■ **Aim of the task**: Return each line of the records that contains the string "chart", matching case exactly.

Stored items:
******************************
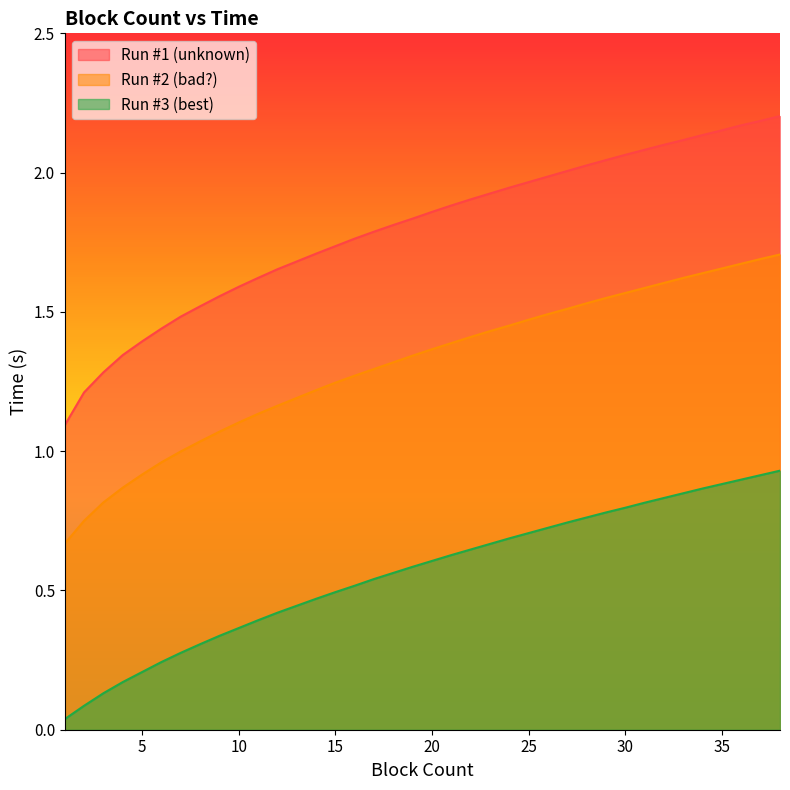

True or false: Run #3 (best) and Run #1 (unknown) intersect in this chart.

False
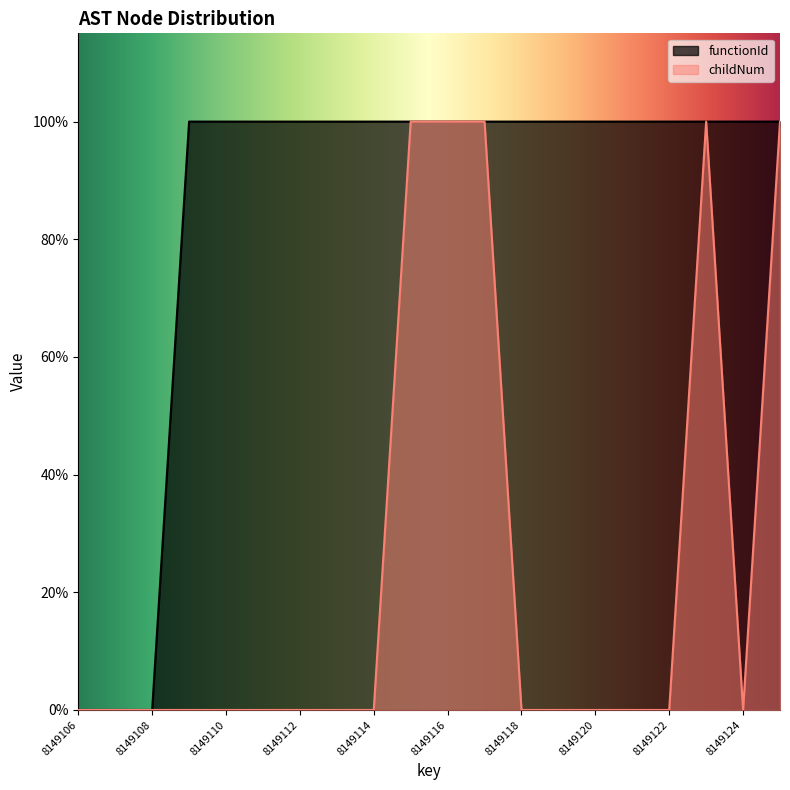

Reading right to left, list all the values displayed in this chart.

functionId: 1	1	1	1	1	1	1	1	1	1	1	1	1	1	1	1	1	0	0	0
childNum: 1	0	1	0	0	0	0	0	1	1	1	0	0	0	0	0	0	0	0	0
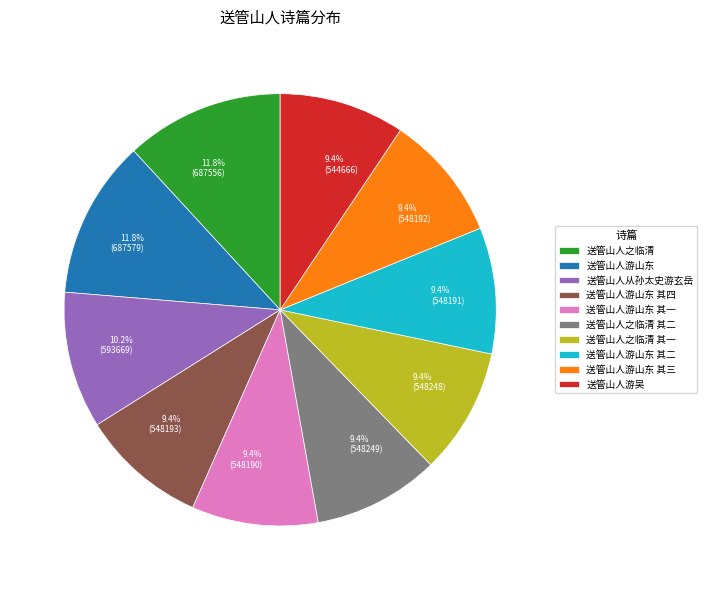

How many slices are in this pie chart?

10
******************************
■ **Solution to this task**:
True or false: Run #3 (best) and Run #1 (unknown) intersect in this chart.
Reading right to left, list all the values displayed in this chart.
How many slices are in this pie chart?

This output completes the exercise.